• _What you need to do_
The answer must be a word-for-word copy of the records below, with every picture left out.
>>>>
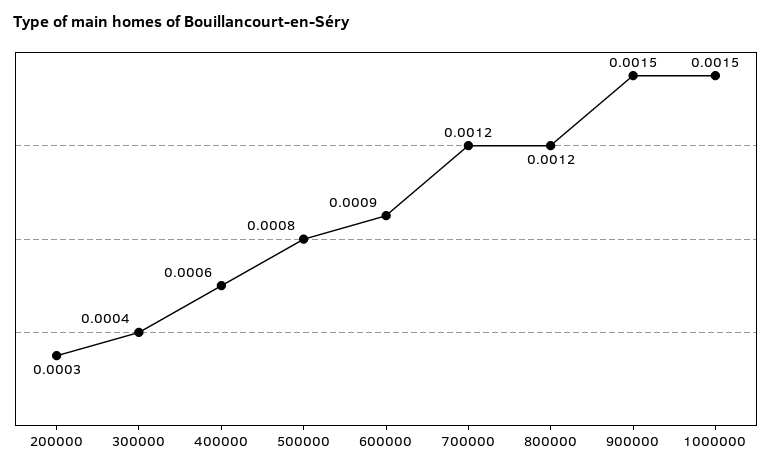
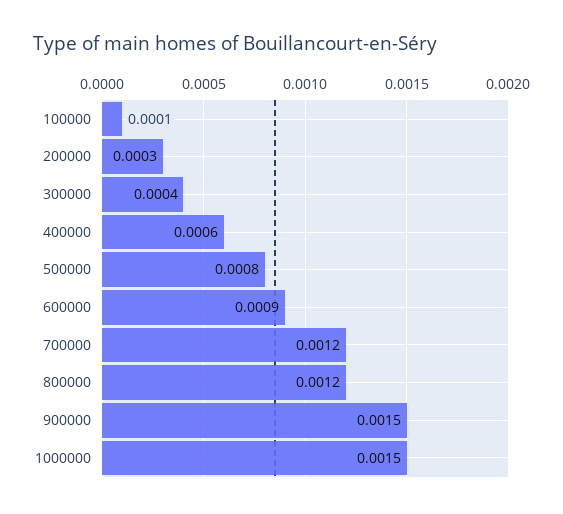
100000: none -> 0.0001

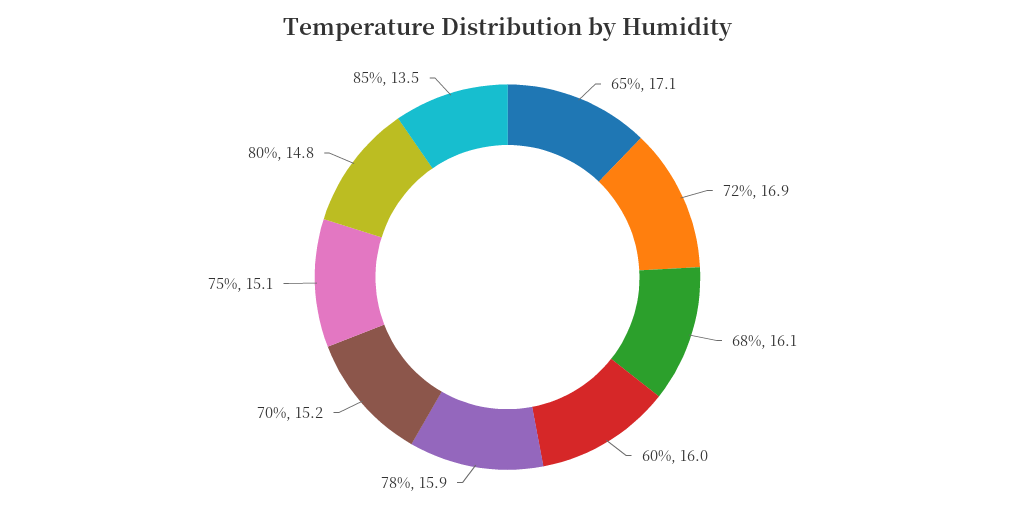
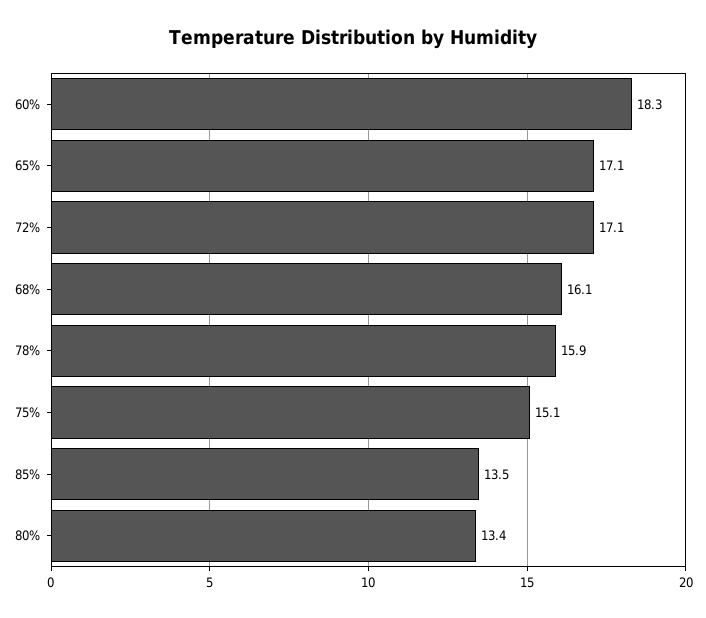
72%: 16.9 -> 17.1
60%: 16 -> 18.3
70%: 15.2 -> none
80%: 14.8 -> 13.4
<<<<
• _Task answer_
100000: none -> 0.0001

72%: 16.9 -> 17.1
60%: 16 -> 18.3
70%: 15.2 -> none
80%: 14.8 -> 13.4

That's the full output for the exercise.